- Education: Brandeis University
- Occupations: Businessperson; hospitality consultant; lecturer;
- Known for: Founder of Streets International

= Neal Bermas =

American businessman

Neal Bermas is an American businessperson, hospitality and management consultant, and philanthropist who founded and oversees the non-profit organization, Streets International in Hội An, Vietnam. As part of the organization, Bermas runs a restaurant, culinary tours and training program that provides disadvantaged youths with experience and job prospects in the culinary and hospitality industries. During his previous career in business, he held various executive roles and managed his own consultancy firm with clients including Sheraton, Disney and Le Méridien. He was also a lecturer at New York University and the Institute of Culinary Education.

==Early life and education==
Neal Bermas is a native of New York City. In 1981, he earned his PhD in social policy and management from Brandeis University's Heller School for Social Policy and Management.

==Career==
Bermas began his career in the 1980s with Ernst & Young as the national director of health care productivity services. Over the course of the next two decades, he held various roles including president of the Forbes Vantage Group, president of Bogner of America, and principal at Coopers & Lybrand (now PricewaterhouseCoopers). During that time, he also managed his own New York-based hospitality and management consulting firm, Bermas Associates. With Bermas Associates, he advised a number of notable corporate clients including Sheraton, Disney, Le Méridien, and the Union Square Hospitality Group. In the 2000s, he began teaching management courses at the University of Southern California and subsequently food studies and hospitality management courses at New York University and the Institute of Culinary Education.

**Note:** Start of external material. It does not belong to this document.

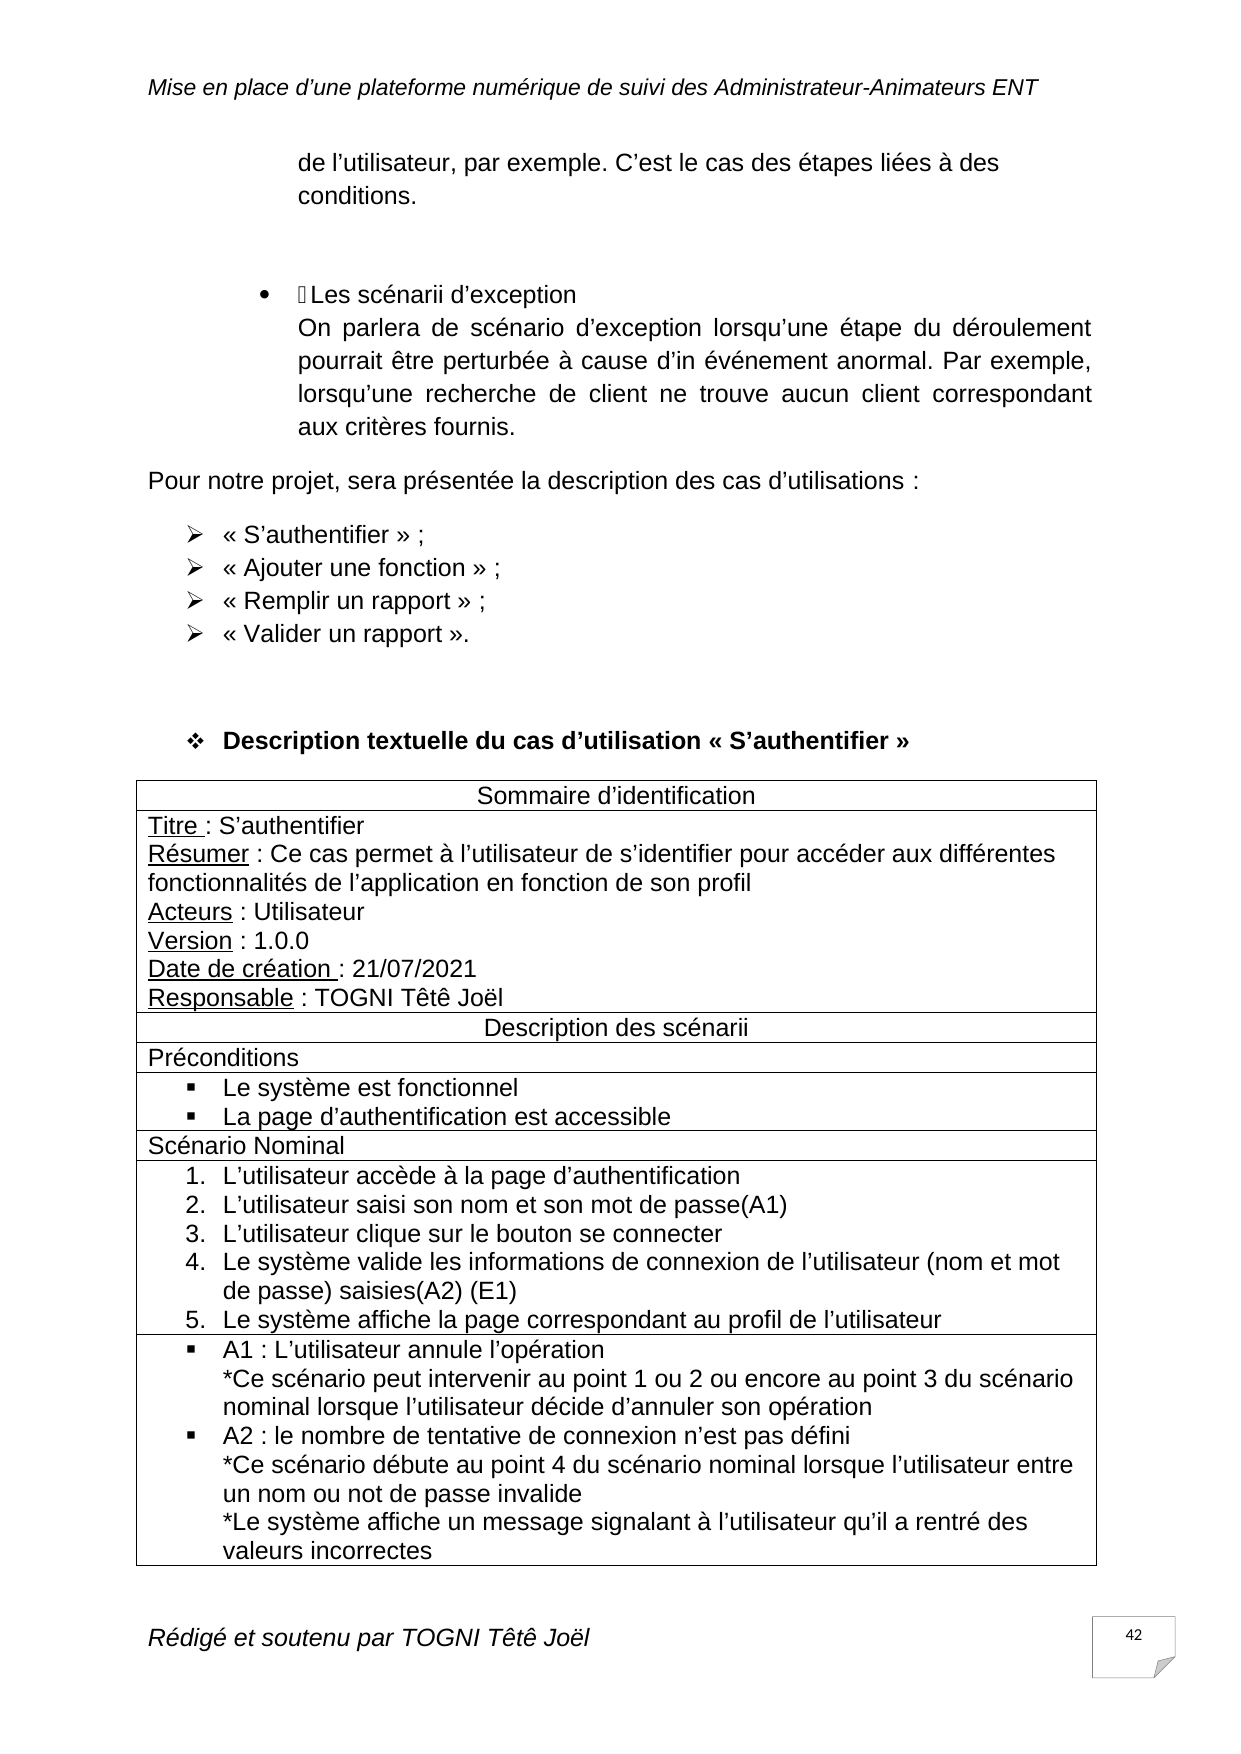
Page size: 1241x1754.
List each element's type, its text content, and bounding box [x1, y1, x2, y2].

table_cell Titre : S’authentifier Résumer : Ce cas permet à l’utilisateur de s’identifier pour accéder aux différentes fonctionnalités de l’application en fonction de son profil Acteurs : Utilisateur Version : 1.0.0 Date de création : 21/07/2021 Responsable : TOGNI Têtê Joël [137, 811, 1096, 1012]
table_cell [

In 2007, Bermas incorporated the non-profit organization, Streets International, in New York with co-founder Sondra Stewart. With the Institute of Culinary Education, Bermas developed an 18-month culinary, hospitality and English language curriculum for the Streets International program that would involve classroom study and firsthand work experience at the Streets Restaurant Café in Hội An, Vietnam. The restaurant and training program officially opened in 2009. The goal of the program is to help disadvantaged youths find work in the culinary and hospitality sectors. In 2018, Bermas was listed as one of that year's CNN Heroes for his continued work with Streets International.

Bermas has also served in various board positions including for the Heller School for Social Policy and Management and Streets International. He is also an honorary member in Vietnam to Confrérie de la Chaîne des Rôtisseurs.